TEXT SEGMENT =
◇ ◇ ◇ ◇
Every other week, we’ll be highlighting the best in scary audio storytelling, be it podcasts, audiobooks, radio plays, and more. This is Sounds Scary. This week we’re listening to the podcast from Post Everything Productions, The Story Must Be Told.
One of the enduring appeals of the horror genre for me is its wide umbrella. There are enough horrible and horrifying kinds of stories and subgenres to put them in to keep a fan occupied for the rest of their lives. Unfortunately, a great deal of horror audio sticks to tried and true formulas that rely on what’s already been done: classic spook and suspense stories in the style of old-time radio dramas like The Whistler, The Twilight Zone, and Suspense. They rely on jump scares and mounting tension to create atmospheres of well-crafted, pitch-perfect scariness.
But what about the more esoteric corners of horror? What about the Lynchian weirdness and the outside-of-time-and-space isolation of Lost Highway? What about the biological abject unease of movies like The Visitor Q and David Cronenberg’s Videodrome? There’s not a lot of horror audio out there designed, not to scare, but to disgust.
◇ ◇ ◇ ◇
ACTIVITY LIST =
1/ In the horror audio review, why does the writer count horror's wide umbrella among its enduring appeals?
2/ Carry on the review of horror audio from its last sentence.

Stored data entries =
◇ ◇ ◇ ◇
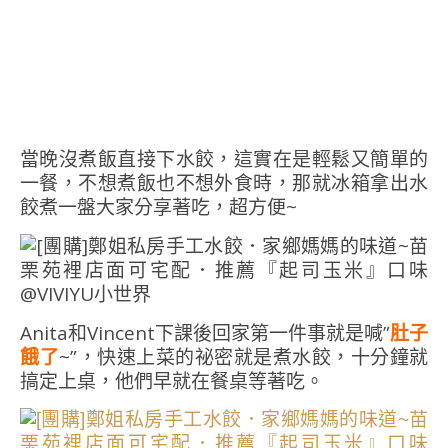
當晚沒煮飯直接下水餃，這實在是輕鬆又簡單的
一餐，不想煮飯也不想外食時，那就冰箱拿出水
餃煮一盤大家分享著吃，超方便~
Anita和Vincent下課後回家第一件事就是喊”
肚子
餓了
~”，快速上菜的祕密就是煮水餃，十分鐘就
搞定上桌，他們早就在餐桌等著吃。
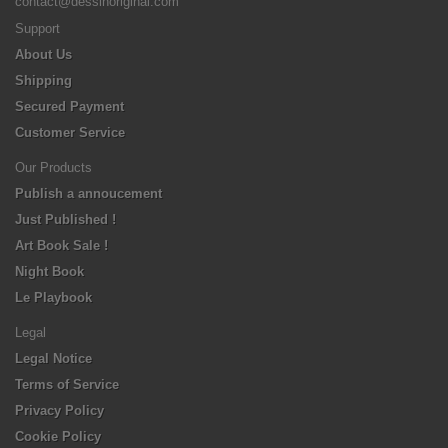
contact@dessinoriginal.com
Support
About Us
Shipping
Secured Payment
Customer Service
Our Products
Publish a annoucement
Just Published !
Art Book Sale !
Night Book
Le Playbook
Legal
Legal Notice
Terms of Service
Privacy Policy
Cookie Policy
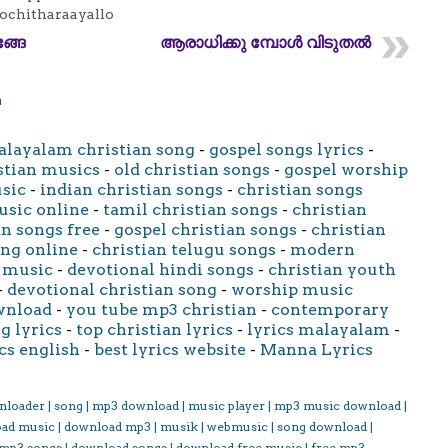
ochitharaayallo
്ങേ
ആരാധിക്കു മ്പോൾ വിടുതൽ
m
layalam christian song
-
gospel songs lyrics
-
stian musics
-
old christian songs
-
gospel worship
usic
-
indian christian songs
-
christian songs
usic online
-
tamil christian songs
-
christian
an songs free
-
gospel christian songs
-
christian
ong online
-
christian telugu songs
-
modern
 music
-
devotional hindi songs
-
christian youth
-
devotional christian song
-
worship music
wnload
-
you tube mp3 christian
-
contemporary
g lyrics
-
top christian lyrics
-
lyrics malayalam
-
cs english
-
best lyrics website
-
Manna Lyrics
nloader | song | mp3 download | music player | mp3 music download |
oad music | download mp3 | musik | webmusic | song download |
 mp3 songs | download songs | download free music | free mp3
◇ ◇ ◇ ◇
ANSWER SECTION =
1/ The writer says the genre covers so many horrible and horrifying kinds of stories and subgenres that there are enough to keep a fan occupied for the rest of their life.

2/
One attempt at this absurdist, uncomfortable avenue of Horrortown is the weekly audio short fiction anthology, The Story Must Be Told. From content studio Post Everything Productions, The Story Must Be Told is a short fiction podcast framed within a fictional cult devoted to bearing witness to the Story, where each episode is a sermon of the faith read “in the name of the hog, the dog, the slugger, and the greasy tugger.” The fictional church is presided over by a few consistent characters, Brother Reid, Pastor Andrew, the mischievous and upsetting enigma known as Chalm.
This framing device doesn’t always relate to the stories themselves, the variety of which is virtually limitless. The lion’s share of The Story Must Be Told’s sermons, written by Brother Reid and Pastor Andrew, utilize vivid, descriptive prose and emphasize visceral language and bizarre narration that evoke a strange kind of disgust in both the story itself and the introductory church scene. Episode 83, “Come On Ride A Train,” for example, features an introduction involving a contaminated supply of The Story Must Be Told’s in-universe knock-off Coca-Cola brand, Cro-Croa, and a baptism of hot grease.
Grease is a cornerstone of the podcast, as it immediately evokes a physical response in the listener. The aforementioned episode features a hymn that Brother Reid sings as the congregation is hosed down with the stuff.
Bless these guests
This tumored mess
O Story spray your grease.
All of this precedes the titular sermon, “Come On Ride A Train,” that follows an old-timey train and its ever-maddening conductor. The prose is childlike and detached, creating cognitive dissonance in the listener. It’s vile but in subtle ways difficult to identify.
At its best, The Story Must Be Told evokes the best of Chuck Palahniuk and Anthony Burgess. The stories sicken, unsettle, and unhinge those who hear it. There are violence and a sexual yearning underneath the obvious appeals to gore and toilet humor that echo Cronenberg and Lynch in their sensibilities. The Story Must Be Told isn’t as obviously scary as, say We’re Alive or the NOS4A2 audiobook, but there’s something unspeakable horrific about the church of Story.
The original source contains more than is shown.